More and more European giants are getting involved in the startup space. Last month, leading UK retailer John Lewis was added to the growing list announcing its new startup incubator JLAB. But why is everyone clamouring to get a foot in the startup ecosystem?
Accelerators and incubators are becoming famous for providing capital and mentorship for a defined time period to radically grow startups who manage to secure a place. Spaces on these programmes are competitive with success stories often coming as a result of the experience. With companies such as Airbnb and Dropbox having stemmed from an accelerator it is easy to see why there has been a marked growth in the popularity of these programmes globally, and why corporations are taking note.
The benefit to big businesses is great. By getting directly involved within the startup ecosystem corporates are able to access an endless fountain of knowledge gained through startup experimentation – things that can be too risky for large companies to try and learn themselves. But by mentoring these startups the corporations receive even more. Sharing knowledge is the new power and by helping startups, larger companies are finding themselves to be learning a lot more than an outsider could anticipate.
IT Director of John Lewis, Paul Coby spoke of why they felt getting involved with startups is so beneficial: “Innovation is a fundamental part of our DNA. We’ve been ahead of the game in terms of omni-channel retailing and providing our customers with the most advanced, seamless shopping possible, and we want to ensure we continue to do so in the future. By working with startups, JLAB will help us to identify those innovations that will provide strategic advantage to us in the future, while giving customers even more great reasons to shop with us.
Working with start-ups in this way helps us to learn a different way of doing things. They have a very different mentality from a big business like ourselves, and they are often on the cutting-edge of new technologies and ideas.”

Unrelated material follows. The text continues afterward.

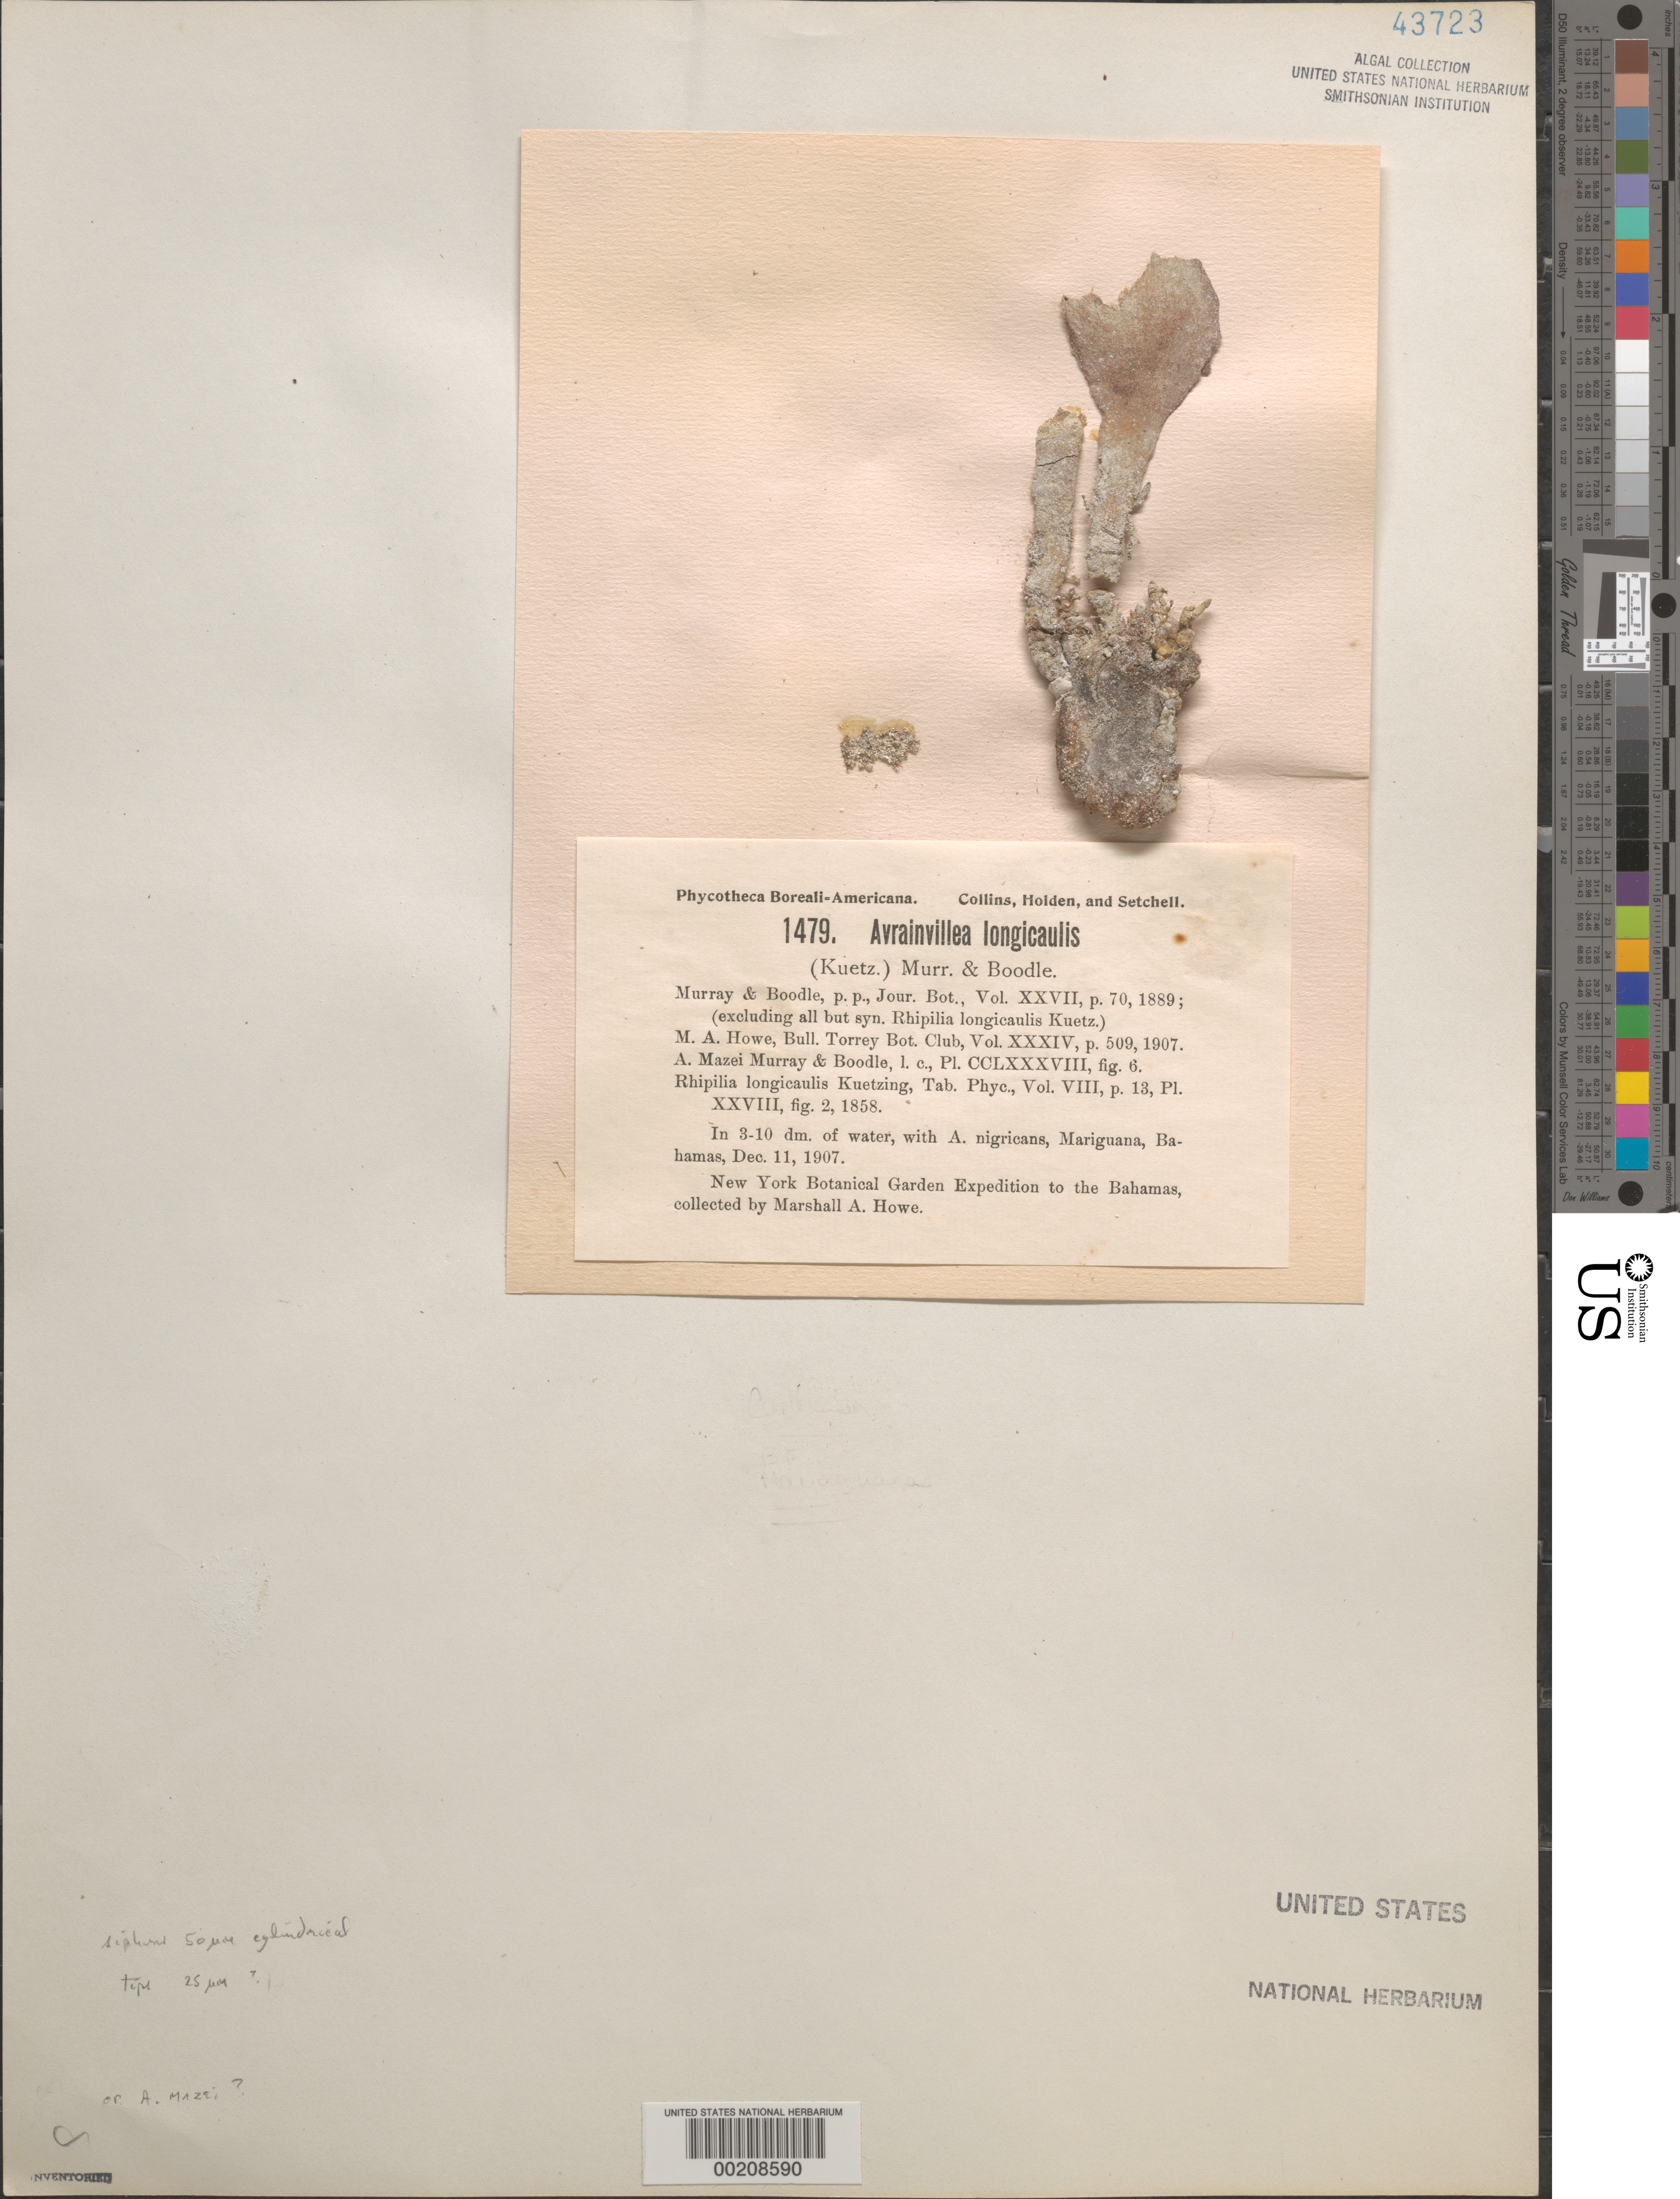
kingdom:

There are also potential financial benefits to be gained from these ventures. The corporate investment that comes from being a part of the accelerator could potentially be investment into the next Facebook, providing the company running the accelerator with lucrative gains.
John Lewis are not the only big name joining the great accelerator race. Multinational bank Barclays have joined up with world-renowned Tech Stars to set up a 15-week FinTech accelerator in London due to start this June. Across the pond Disney have also recently announced their own accelerator adding to the ever-growing list of corporation run accelerators. These corporations play an important part in further building the startup ecosystem into something that is sustainable.
Last year was one for the record books in terms of accelerators. With over 200 programmes now in existence worldwide we will only see more success stories, giving even more reason to get involved with startups and experience the benefits.